* [TASK GOAL]
Beginning with the line that contains "Kraslice (umělé vejce)", retype the entries below exactly, ending with the line that contains "randen werken. Hoewel de cabine voldoende". Leave out any pictures.

*** RECORD SET ***

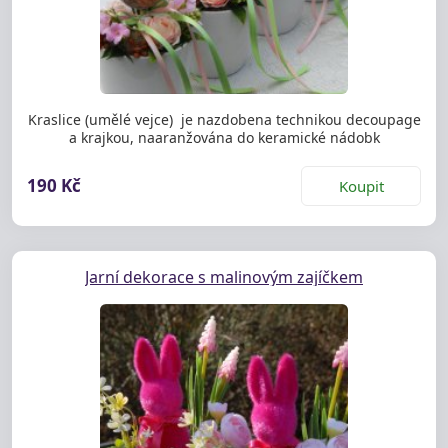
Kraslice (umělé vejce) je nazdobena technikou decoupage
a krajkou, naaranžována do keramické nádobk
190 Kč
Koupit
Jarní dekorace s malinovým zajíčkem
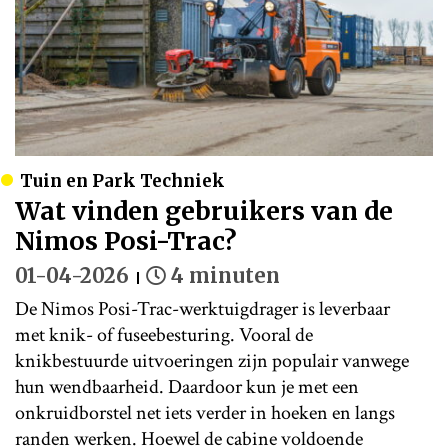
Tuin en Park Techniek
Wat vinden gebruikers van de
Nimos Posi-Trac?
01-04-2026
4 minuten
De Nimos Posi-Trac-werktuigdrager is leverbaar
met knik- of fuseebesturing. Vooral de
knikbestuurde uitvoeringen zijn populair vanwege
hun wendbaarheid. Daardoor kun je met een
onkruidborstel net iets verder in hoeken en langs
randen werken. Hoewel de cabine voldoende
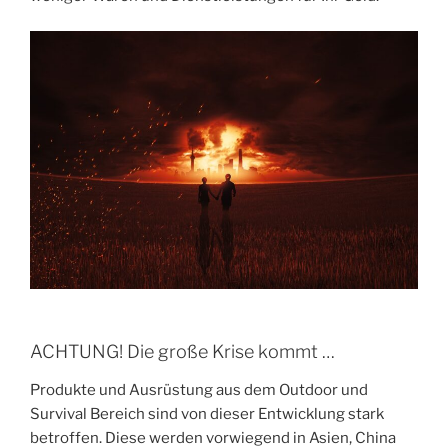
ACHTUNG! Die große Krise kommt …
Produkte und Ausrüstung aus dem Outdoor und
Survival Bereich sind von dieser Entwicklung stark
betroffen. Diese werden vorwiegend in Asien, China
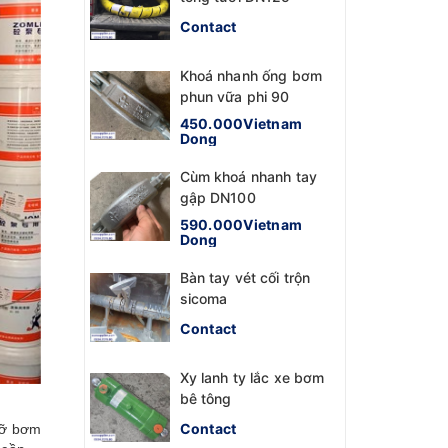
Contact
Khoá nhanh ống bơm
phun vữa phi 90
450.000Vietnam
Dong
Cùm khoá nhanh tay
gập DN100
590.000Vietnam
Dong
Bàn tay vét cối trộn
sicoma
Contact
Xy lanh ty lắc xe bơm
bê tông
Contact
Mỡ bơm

*** End of RECORD SET ***
*** RECORD SET ***

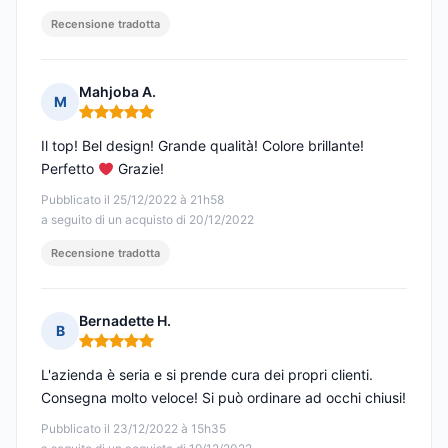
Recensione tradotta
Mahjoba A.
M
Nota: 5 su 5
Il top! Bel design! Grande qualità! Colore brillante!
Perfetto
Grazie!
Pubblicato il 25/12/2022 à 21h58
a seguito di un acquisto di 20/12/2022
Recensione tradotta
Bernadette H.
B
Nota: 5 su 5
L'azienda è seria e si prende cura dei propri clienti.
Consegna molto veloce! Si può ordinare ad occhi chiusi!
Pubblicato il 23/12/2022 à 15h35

*** End of RECORD SET ***

* [THE COMPLETED TASK]
Kraslice (umělé vejce) je nazdobena technikou decoupage
a krajkou, naaranžována do keramické nádobk
190 Kč
Koupit
Jarní dekorace s malinovým zajíčkem
Tuin en Park Techniek
Wat vinden gebruikers van de
Nimos Posi-Trac?
01-04-2026
4 minuten
De Nimos Posi-Trac-werktuigdrager is leverbaar
met knik- of fuseebesturing. Vooral de
knikbestuurde uitvoeringen zijn populair vanwege
hun wendbaarheid. Daardoor kun je met een
onkruidborstel net iets verder in hoeken en langs
randen werken. Hoewel de cabine voldoende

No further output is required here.